▶ EXERCISE REQUIREMENTS: Only the lines containing the string "shoulder" are needed; copy all of them from the listing.

▶ SOURCE DATA:
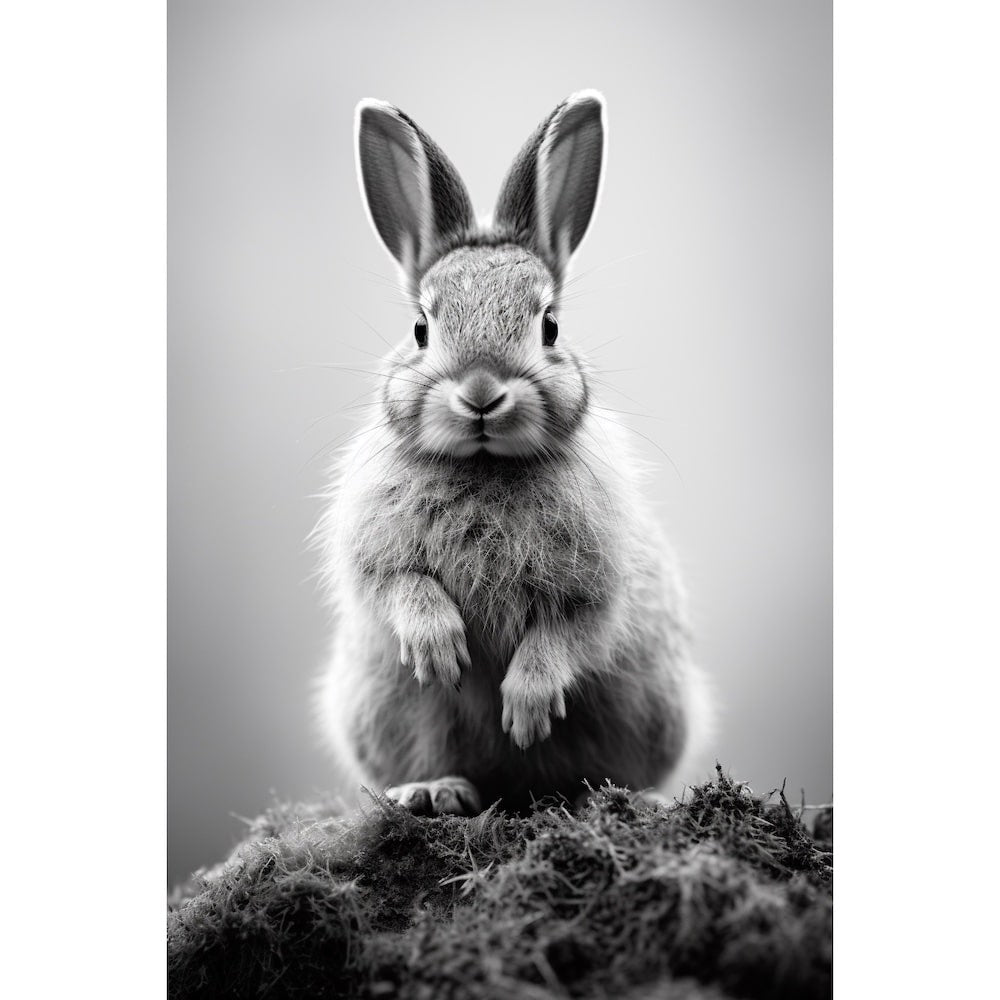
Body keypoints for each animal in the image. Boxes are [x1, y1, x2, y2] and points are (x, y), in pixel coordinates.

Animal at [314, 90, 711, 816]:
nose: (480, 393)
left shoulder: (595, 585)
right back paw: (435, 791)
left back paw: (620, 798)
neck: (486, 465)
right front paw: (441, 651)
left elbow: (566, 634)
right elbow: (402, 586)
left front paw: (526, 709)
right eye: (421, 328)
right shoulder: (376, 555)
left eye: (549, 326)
--
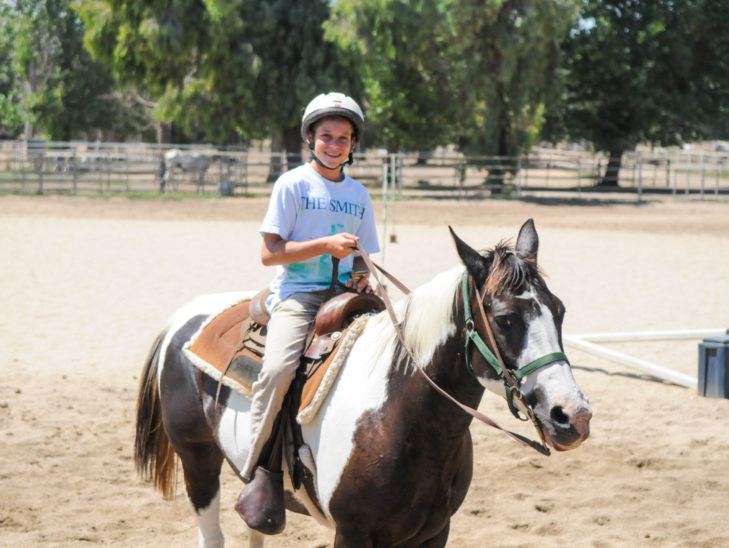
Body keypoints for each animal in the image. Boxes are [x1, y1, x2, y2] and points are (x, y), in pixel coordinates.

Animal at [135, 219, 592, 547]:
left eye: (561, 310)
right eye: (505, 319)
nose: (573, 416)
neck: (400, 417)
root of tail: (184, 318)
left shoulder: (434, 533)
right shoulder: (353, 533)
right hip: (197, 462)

▶ OUTPUT OF THE TASK:
left shoulder: (595, 585)
right shoulder: (376, 555)
left shoulder: (434, 533)
right shoulder: (353, 533)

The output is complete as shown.